O EBITDA (Lucros antes de Juros, Impostos, Depreciação e Amortização) da CSN foi de R$ 3,0 bilhões, com leve recuo de 0,3%.

- Essa melhora na rentabilidade reflete não apenas a resiliência apresentada ao longo do trimestre, principalmente quando se considera a sazonalidade negativa do período de chuvas e o período de atividade comercial mais fraca, mas também o efeito extraordinário verificado no segmento de siderurgia com os efeitos da ociosidade e variações de estoques - informou a CSN, por meio do balanço divulgado.

Conforme os números do balanço, a receita líquida da CSN chegou a R$ 11,403 bilhões no quarto trimestre, mostrando uma queda de 5,2% na comparação anual. Com relação a estes números, a empresa alega que parte desse recuo ocorre por fatores sazonais. Exemplo: o último trimestre do ano já costuma registrar atividade comercial mais moderada. Além disso, o período de chuvas afeta operações ligadas à mineração e logística, que fazem parte do conglomerado.

Empréstimo para desalavancar dívida

Em meio à divulgação de um balanço com números nada bons, o presidente do Grupo CSN, Benjamin Steinbruch, corre contra o tempo para conseguir um empréstimo para dar andamento no processo de redução da dívida da empresa, que chegava na casa dos R$ 41,2 bilhões ao final de 2025.

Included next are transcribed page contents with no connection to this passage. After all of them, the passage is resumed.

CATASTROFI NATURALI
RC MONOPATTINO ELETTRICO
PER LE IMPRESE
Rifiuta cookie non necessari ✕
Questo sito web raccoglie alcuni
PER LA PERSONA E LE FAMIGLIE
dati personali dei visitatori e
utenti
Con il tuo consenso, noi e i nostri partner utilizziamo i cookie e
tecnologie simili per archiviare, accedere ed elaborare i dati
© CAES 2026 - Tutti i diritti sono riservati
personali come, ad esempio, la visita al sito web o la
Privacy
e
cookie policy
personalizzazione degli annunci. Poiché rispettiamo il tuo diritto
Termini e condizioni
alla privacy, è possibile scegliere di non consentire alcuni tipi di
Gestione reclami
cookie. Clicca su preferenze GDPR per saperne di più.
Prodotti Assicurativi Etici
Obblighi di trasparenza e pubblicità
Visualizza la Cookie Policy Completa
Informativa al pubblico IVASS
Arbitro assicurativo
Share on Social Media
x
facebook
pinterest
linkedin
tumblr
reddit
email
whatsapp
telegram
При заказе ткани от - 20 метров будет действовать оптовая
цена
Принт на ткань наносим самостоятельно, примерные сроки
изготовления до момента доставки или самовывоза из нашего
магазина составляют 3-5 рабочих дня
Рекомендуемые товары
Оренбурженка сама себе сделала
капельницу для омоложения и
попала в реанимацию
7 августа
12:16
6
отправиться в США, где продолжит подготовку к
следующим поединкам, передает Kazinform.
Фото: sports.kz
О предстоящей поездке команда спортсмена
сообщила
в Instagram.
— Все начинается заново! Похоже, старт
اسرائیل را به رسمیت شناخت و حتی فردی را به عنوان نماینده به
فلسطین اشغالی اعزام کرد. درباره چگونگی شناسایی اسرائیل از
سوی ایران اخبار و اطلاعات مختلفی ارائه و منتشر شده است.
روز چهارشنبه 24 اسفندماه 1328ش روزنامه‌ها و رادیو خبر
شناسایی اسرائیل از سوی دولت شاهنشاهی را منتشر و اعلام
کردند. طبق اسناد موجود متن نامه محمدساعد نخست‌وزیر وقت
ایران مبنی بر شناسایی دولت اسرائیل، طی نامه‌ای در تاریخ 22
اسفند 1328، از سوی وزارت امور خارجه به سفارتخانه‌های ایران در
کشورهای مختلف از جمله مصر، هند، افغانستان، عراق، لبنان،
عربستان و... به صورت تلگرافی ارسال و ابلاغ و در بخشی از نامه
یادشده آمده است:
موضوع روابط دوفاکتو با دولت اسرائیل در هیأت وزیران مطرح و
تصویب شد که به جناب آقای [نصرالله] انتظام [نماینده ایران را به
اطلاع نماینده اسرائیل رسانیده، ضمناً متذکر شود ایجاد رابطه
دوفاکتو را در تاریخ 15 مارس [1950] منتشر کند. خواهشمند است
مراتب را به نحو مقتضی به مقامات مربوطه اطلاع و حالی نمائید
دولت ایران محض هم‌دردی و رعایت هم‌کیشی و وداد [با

A intenção do CEO da holding é fechar a operação ainda em abril, qando vencem títulos de dívida no exterior, os chamados bonds, além de reduzir dívidas bancárias. A expectativa é de que haja caixa ainda para recomprar parte dos títulos com vencimento em 2028.

A CSN Cimentos está sendo dada como garantia no empréstimo entre US$ 1,35 bilhão e US$ 1,5 bilhão negociado com um grupo de bancos no mercado doméstico.

Um acidente na Usina Presidente Vargas

2026 ficará decididamente como um dos piores da história da CSN. No mesmo dia em que divulgou um balanço financeiro amargo, uma terceirizada da empresa, a CBSI, teve que divulgar nota para explicar outro acidente ocorrido no interior da Usina Presidente Vargas, da CSN, que fica em Volta Redonda-RJ. A funcionária da CBSI sofreu o acidente na quarta-feira, dia 11, e está internada no Hospital Santa Cecília, em estado de saúde estável. Ela se acidentou na área de Aços Longos da Usina.

Em nota, a empresa afirmou que "a profissional recebeu atendimento imediato pelas equipes de emergência no local e foi encaminhada ao Hospital, onde permanece sob cuidados médicos". A CBSI disse ainda está prestando toda a assistência necessária à colaboradora e aos seus familiares. "A empresa reforça que a segurança de seus colaboradores é um valor prioritário".